CAI Logo

Automatic Annotation of Attribution of a Mind to AI

Image for project Automatic Annotation of Attribution of a Mind to AI

Description: Humans have the astounding ability to attribute mental states to their interaction partners, so-called Theory of Mind (ToM), which is reflected in the terms and language used to explain behaviour (Malle 2012). While beneficial in human interactions, ToM can have negative consequences when users interact with AI agents. It may lead to overestimating the AI's intelligence, intentionality and trustworthiness (Watson 2020, Salles et al. 2020).

The goal of this project is to create an automatic annotation tool that detects utterances that attribute a mind to AI systems. The annotation can be learned from the coding scheme and examples provided here (Malle 2014, Malle undated). It can be tested on AI research papers or twitter conversations to see whether the AI research community falls short in preventing the negative effects of ToM. The outcome is the automatic annotator and an analysis of the mind attribution in AI research.

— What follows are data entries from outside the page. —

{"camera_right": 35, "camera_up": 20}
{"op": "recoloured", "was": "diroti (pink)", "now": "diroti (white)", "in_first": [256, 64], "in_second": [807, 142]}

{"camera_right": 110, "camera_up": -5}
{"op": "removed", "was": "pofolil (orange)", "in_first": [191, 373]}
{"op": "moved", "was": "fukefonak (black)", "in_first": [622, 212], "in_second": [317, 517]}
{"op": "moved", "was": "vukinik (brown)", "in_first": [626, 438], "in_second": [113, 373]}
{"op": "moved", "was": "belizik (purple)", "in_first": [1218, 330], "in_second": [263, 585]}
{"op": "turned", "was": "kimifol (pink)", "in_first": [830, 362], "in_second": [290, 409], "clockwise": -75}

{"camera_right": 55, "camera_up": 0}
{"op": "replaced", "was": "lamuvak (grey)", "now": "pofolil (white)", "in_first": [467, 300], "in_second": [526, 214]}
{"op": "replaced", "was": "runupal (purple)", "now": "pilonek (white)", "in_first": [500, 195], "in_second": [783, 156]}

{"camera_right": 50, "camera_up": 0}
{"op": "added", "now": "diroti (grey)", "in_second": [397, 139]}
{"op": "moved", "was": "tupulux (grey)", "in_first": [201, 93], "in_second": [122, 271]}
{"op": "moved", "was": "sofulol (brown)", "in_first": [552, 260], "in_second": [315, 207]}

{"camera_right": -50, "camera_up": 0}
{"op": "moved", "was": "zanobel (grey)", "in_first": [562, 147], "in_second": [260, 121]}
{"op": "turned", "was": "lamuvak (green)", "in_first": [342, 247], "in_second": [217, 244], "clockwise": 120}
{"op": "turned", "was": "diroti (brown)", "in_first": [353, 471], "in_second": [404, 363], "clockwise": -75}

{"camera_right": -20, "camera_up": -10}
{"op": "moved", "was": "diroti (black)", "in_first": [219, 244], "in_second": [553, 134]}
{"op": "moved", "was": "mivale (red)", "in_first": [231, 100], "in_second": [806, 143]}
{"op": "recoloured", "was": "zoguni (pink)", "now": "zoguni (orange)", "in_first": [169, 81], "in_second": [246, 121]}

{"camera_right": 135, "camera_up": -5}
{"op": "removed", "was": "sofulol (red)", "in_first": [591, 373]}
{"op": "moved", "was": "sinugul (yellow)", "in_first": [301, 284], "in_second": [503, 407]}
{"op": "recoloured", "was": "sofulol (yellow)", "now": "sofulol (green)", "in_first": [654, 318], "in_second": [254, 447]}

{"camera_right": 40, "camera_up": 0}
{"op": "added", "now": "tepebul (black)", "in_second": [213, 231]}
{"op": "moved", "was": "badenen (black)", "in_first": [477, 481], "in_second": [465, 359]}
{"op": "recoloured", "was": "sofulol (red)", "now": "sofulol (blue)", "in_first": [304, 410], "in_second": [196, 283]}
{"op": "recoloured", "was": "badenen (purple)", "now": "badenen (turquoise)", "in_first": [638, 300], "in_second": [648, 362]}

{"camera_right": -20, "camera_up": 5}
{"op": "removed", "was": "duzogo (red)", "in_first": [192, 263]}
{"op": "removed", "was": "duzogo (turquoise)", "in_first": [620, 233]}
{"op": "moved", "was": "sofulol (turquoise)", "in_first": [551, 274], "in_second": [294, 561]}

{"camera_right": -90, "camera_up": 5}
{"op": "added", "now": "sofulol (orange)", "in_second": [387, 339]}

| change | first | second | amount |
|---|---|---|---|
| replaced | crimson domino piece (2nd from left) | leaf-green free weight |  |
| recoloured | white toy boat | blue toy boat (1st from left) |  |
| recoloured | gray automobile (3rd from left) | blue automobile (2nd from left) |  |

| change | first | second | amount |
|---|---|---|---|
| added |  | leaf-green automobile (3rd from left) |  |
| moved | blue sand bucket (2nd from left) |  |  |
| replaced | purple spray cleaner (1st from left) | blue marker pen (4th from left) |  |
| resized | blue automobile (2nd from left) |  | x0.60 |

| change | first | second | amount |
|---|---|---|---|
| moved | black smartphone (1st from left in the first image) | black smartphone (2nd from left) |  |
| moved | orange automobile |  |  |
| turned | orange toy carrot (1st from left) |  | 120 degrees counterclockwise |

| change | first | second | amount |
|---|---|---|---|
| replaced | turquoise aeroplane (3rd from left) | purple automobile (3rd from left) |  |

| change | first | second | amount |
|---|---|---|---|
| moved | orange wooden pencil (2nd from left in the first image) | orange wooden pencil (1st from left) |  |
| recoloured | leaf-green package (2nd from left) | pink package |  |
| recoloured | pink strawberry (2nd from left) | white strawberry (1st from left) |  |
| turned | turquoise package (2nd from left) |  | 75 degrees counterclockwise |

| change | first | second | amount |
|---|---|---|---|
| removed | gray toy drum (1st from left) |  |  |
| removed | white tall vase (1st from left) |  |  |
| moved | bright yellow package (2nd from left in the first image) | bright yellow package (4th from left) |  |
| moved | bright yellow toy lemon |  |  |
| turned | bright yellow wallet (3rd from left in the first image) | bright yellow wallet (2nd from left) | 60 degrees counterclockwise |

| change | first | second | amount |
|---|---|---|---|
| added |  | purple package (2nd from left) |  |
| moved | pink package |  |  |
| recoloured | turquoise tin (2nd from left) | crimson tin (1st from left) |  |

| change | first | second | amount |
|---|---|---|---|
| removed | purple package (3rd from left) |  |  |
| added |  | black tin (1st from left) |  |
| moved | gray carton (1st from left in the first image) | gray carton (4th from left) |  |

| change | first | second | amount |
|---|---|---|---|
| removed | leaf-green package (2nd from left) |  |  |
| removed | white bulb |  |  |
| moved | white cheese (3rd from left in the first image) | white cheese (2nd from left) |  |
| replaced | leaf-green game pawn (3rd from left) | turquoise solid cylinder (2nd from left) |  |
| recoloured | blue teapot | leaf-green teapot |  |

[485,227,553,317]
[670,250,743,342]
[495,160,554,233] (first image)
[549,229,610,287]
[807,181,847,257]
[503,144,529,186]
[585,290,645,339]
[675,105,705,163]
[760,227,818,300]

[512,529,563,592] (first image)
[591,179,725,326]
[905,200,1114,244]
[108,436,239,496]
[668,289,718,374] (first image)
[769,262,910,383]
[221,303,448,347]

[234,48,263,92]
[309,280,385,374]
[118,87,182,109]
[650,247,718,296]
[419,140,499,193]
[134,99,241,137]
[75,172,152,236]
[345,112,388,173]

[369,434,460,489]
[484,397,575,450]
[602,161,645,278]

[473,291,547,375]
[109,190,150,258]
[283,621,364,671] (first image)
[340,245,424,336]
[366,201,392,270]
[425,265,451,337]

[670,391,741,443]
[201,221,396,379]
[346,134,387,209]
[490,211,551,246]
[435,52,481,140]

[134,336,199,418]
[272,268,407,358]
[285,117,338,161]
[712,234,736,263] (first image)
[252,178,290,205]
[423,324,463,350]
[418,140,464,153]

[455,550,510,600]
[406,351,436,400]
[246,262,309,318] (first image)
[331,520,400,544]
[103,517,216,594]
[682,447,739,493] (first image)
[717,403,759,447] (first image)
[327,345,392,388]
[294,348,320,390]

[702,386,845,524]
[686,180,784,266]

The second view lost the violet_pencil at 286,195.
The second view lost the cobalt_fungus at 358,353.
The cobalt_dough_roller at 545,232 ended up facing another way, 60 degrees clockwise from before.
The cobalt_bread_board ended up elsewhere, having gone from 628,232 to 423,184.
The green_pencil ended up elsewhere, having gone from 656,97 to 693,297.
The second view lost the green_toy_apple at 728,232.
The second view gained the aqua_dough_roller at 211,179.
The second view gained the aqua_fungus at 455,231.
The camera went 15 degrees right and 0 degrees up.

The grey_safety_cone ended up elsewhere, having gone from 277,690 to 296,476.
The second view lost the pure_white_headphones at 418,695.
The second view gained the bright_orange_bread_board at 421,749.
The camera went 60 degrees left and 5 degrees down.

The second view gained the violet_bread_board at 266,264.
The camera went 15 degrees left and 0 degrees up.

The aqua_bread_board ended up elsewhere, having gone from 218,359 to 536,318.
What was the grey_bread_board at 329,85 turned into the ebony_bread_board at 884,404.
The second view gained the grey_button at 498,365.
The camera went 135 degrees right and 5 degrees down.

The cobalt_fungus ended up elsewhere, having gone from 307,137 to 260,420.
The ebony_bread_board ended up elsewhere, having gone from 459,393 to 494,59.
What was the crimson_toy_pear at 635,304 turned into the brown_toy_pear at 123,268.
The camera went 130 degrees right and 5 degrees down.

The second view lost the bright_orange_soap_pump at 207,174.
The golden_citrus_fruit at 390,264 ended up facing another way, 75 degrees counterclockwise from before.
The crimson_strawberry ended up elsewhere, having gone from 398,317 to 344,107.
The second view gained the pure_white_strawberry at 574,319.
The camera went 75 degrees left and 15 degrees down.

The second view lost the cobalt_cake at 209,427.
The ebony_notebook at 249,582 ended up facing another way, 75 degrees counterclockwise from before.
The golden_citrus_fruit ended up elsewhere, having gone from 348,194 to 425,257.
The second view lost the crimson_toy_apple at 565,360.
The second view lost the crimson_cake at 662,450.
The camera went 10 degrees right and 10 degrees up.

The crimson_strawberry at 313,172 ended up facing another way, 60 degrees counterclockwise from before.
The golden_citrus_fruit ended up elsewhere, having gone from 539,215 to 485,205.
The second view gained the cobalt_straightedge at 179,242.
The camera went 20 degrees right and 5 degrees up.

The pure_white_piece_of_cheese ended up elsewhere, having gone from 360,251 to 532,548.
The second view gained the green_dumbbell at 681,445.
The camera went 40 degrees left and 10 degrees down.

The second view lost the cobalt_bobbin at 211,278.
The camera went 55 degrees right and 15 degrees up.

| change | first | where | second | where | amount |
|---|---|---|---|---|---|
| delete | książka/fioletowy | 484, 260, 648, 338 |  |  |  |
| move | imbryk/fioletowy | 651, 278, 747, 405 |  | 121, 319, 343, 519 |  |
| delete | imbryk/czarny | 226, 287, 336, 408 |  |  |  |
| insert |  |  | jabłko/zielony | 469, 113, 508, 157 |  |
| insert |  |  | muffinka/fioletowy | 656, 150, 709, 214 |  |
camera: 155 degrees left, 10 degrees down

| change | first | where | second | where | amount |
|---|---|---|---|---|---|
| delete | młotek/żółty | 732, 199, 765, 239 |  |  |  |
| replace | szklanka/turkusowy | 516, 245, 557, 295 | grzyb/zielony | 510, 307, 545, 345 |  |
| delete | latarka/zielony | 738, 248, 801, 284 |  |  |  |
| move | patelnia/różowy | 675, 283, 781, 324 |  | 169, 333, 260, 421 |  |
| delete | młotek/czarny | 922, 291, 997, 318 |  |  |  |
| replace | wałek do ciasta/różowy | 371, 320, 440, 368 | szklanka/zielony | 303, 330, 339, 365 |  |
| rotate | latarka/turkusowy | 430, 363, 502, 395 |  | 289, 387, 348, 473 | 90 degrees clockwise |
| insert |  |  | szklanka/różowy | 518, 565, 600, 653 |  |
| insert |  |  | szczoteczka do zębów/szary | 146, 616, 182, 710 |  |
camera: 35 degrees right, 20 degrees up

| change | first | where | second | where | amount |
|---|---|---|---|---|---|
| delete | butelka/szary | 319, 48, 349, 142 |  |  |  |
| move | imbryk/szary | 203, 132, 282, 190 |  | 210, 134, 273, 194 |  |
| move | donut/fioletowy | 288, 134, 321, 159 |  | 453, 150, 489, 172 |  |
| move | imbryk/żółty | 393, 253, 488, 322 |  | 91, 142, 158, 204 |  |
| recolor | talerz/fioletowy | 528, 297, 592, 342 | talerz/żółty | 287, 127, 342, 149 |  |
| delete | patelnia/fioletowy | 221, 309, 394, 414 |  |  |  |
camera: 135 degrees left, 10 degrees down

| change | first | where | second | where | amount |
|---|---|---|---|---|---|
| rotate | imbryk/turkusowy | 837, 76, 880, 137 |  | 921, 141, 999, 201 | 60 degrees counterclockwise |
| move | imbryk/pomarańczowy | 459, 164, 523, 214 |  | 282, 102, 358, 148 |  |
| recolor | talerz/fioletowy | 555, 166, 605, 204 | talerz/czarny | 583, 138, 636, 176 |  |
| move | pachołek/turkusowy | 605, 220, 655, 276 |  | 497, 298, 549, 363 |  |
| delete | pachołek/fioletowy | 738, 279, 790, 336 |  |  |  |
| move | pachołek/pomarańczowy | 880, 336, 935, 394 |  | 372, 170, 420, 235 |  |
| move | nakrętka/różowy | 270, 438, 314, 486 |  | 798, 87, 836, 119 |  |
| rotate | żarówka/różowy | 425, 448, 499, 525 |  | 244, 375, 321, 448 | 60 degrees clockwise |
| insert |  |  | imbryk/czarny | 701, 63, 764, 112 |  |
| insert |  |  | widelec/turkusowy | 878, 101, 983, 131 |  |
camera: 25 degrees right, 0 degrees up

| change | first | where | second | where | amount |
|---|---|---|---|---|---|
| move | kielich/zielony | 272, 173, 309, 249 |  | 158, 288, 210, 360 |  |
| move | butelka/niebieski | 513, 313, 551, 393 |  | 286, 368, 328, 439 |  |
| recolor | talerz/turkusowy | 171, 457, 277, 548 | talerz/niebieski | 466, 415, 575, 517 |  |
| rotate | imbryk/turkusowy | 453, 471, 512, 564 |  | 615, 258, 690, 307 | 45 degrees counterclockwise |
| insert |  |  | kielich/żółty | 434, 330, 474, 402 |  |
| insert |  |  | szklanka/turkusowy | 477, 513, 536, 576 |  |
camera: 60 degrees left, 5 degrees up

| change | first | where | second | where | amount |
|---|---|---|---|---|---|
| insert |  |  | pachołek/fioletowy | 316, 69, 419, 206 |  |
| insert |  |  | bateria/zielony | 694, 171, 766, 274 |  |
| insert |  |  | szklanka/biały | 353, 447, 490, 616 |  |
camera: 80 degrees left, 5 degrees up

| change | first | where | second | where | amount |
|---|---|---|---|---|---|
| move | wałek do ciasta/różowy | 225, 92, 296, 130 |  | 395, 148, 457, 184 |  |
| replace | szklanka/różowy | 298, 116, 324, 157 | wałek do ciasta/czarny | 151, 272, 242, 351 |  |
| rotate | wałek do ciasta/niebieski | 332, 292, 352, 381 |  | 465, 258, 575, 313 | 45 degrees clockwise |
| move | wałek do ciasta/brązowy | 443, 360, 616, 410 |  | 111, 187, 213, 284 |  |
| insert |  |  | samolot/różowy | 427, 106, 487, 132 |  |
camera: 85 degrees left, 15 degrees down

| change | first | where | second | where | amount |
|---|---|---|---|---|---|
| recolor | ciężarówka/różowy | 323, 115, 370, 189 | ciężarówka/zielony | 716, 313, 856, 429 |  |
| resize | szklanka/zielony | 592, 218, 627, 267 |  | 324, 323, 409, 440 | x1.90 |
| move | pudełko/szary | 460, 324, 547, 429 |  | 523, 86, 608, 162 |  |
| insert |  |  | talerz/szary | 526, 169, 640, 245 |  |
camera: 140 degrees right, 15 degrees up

Supervisor: Susanne Hindennach

Distribution: 30% Literature, 50% Implementation, 20% Analysis

Requirements: Interest in Theory of Mind and philosophy/linguistics, information retrieval, NLP

Literature:

Malle, Bertram F. 2012. Folk Theory of Mind: Conceptual Foundations of Human Social Cognition. The New Unconscious.

Malle, Bertram F. 2014. F.Ex: A Coding Scheme for Folk Explanations of Behavior, version 4.5.7. https://research.clps.brown.edu/SocCogSci/Coding/Fex%204.5.7%20(2014).pdf

Malle, Bertram F. Naturally Occurring Explanations. https://research.clps.brown.edu/SocCogSci/Coding/natural.html

Salles, Arleen, Kathinka Evers, and Michele Farisco. 2020. Anthropomorphism in AI. AJOB Neuroscience, 11(2), p.88-95.

Watson, David. 2020. The Rhetoric and Reality of Anthropomorphism in Artificial Intelligence. Minds and Machines, 29, p.45-65.